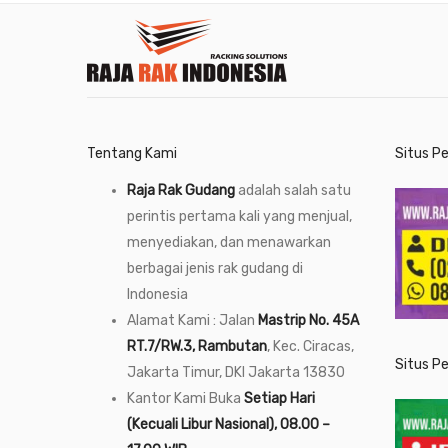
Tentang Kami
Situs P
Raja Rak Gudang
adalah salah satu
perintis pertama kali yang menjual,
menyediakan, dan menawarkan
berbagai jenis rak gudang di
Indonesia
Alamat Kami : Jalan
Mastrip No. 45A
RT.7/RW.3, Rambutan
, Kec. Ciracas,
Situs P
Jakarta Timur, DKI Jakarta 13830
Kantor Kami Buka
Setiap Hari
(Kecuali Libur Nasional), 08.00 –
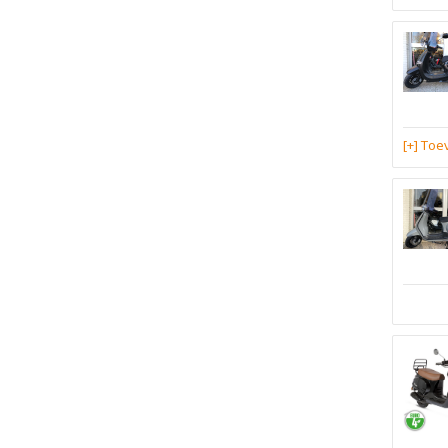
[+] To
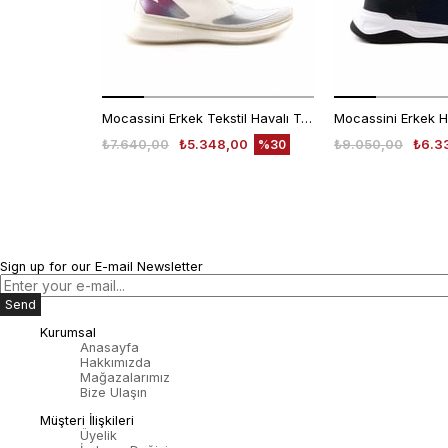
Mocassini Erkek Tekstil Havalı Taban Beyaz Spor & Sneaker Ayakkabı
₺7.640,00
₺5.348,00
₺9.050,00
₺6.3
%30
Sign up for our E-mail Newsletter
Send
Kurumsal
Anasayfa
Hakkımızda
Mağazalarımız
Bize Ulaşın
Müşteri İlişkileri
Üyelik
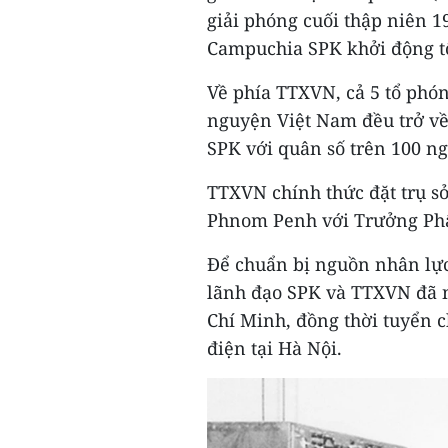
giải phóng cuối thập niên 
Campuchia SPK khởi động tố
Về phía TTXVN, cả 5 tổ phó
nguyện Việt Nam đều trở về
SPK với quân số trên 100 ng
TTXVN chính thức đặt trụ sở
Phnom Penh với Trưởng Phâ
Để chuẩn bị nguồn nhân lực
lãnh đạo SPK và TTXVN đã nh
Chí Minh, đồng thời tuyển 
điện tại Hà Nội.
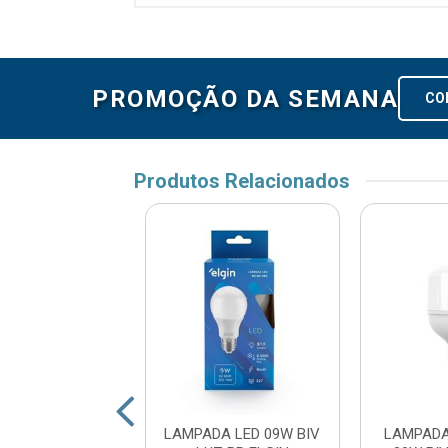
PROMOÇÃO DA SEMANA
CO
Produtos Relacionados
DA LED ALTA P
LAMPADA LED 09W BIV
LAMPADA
---*---
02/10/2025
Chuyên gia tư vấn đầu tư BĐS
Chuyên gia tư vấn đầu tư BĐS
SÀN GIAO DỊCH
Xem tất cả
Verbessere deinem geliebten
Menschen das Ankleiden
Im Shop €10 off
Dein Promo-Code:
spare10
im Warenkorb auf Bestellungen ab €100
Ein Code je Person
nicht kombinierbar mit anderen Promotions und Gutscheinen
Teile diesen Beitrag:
---*---
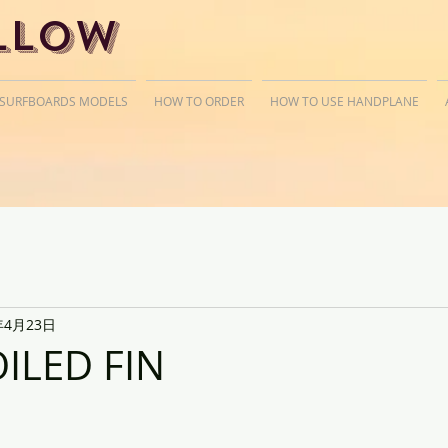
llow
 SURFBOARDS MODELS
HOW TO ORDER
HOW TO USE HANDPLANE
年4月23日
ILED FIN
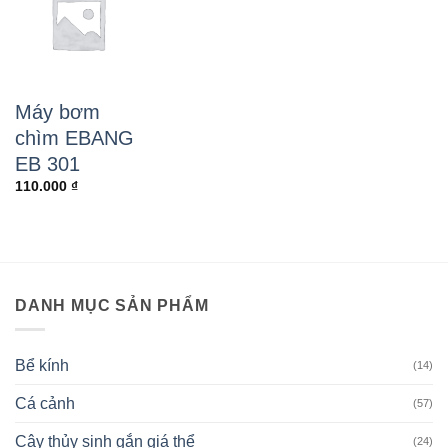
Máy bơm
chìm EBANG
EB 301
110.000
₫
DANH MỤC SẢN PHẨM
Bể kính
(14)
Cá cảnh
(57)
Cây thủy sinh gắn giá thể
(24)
---*---
Go through the records and report each line that contains "TTXVN".

Về phía TTXVN, cả 5 tổ phó
TTXVN chính thức đặt trụ sở
lãnh đạo SPK và TTXVN đã nh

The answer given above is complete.